Tuesday, May 23, 2006

Apologies again for the late discovery of today's column by Polly; I could not find it through www.guardian.co.uk's search feautre, and actually still can't as at the time of writing. It does, however, appear on CommentisFree here. She starts by saying:

Here global warming is measured by how often the steel gates are closed; in 1987, it was only once every two years: now it's four times a year, eight times more often.

You can see the detail here -- the figures are a lot noisier than you might think from this description. In fact, the barrier had to close six times in 1990, and not at all in 1991. Nine times in 1993 and only once in 1994. Only twice in 2004 and 2005, though this comes after 18 times in 2003.

Later on she says:
If in 1987 the prudent designers of the Thames barrier built in expectation of global warming...
Actually, if the designers of the Thames Barrier were building anything in 1987, I hope it was a time machine. According to the Environment Agency, "it becomae operational in 1982" (source). The Thames Barrier, I mean, not the time machine.

Of Thames Water, Polly says:

targets for fixing leaks have all been missed.
Strangely, when we look at Ofwat's "Security of supply, leakage and the efficient use of water 2004/5" report (pdf link here), and the section on Thames Water (pages 39-40), we find quotes like:
The other positive aspect of the company’s performance in 2004-05 was that its area outside London had leakage performance in line with targets and at a level comparable to other companies in England and Wales.
Thames’ quarterly progress reports actually showed it to be on target until a late winter leakage spike at the end of February 2005...
This was the first objective achieved.
I am not a big fan of Thames Water and their performance in finding and fixing leaks, but the picture is a little more nuanced than we are led to believe.


Anonymous said...

Even if the frequency of closures of the barrier has become more frequent I believe it is more to do with something called 'post-glacial rebound' - see Wikipedia - than global warming.

maria said...

See Wikipedia?

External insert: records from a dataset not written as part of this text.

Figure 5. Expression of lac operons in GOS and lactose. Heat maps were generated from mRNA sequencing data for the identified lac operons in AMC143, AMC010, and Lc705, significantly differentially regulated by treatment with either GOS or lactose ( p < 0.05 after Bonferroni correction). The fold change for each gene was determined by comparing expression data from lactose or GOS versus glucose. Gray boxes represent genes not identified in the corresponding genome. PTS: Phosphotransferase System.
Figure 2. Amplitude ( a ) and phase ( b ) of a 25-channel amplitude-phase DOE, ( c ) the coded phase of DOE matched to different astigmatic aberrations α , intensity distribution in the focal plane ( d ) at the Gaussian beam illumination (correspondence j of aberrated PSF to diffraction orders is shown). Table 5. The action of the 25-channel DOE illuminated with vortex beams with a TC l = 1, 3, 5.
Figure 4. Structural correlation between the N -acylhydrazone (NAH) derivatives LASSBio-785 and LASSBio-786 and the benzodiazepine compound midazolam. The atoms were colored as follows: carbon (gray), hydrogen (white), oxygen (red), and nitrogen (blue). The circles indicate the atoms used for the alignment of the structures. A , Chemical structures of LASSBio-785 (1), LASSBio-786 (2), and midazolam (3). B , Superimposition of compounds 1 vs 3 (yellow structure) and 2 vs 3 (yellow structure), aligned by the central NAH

More fact mangling ahoy!

Fidothedog said...

Hurrah for Polly getting so many facts wrong, keep up the good work on Polly.

Neil Harding said...

The noisiness of the figures is to do with tides.

Polly's figures are a simplification but not wrong.

The point of the article is that sea levels are rising and the Thames Barrier is having to close more often. Does anyone disagree with this?

All this pedantic rubbish on this site is just a distraction from the fact that Polly is right.

You don't like this fact so you copy the tactics of Murdoch and try and discredit the messenger.

I can see through your right-wing tactics.

Can you imagine what fun could be had checking the the inaccuracies of Melanie Phillips and Richard Littlejohn and all the masses of right wing liars that write for the press.

The press is overwhelmingly right-wing. Try being a bit more unbiased and check these facts as well. I'm sure you wouldn't have to be so pedantic with them.

Serf said...

The press is overwhelmingly right-wing.

Which still doesn't make up for the BBC.

FactcheckingPollyanna said...

Neil --

I hadn't realised tides varied so much from year to year, I thought they more a daily sort of a thing. Would be grateful of a reference to this.

My objection is with the "four times a year" type figure, which I think is meaningless given such noisy data.

For the umpteenth time, I am not trying here to discredit Polly's message, only her slapdash use of facts. I beleive that we are much better off with her point of view expressed than not, but that we would be even better off if it were buttressed by a sound set of facts.

And we're back to the "right-wing" stuff, are we?

Anonymous said...

I don't know what Post glacial rebound is so apologies if I am repeating.

I thought the Thames barrier was built because London (and the SE) was sinking not because the sea was rising. This is clearly visible from the current situation of Traitors gate. That means that regardless of global warming, the Thames barrier will tend to close more frequently per annum as the years go by.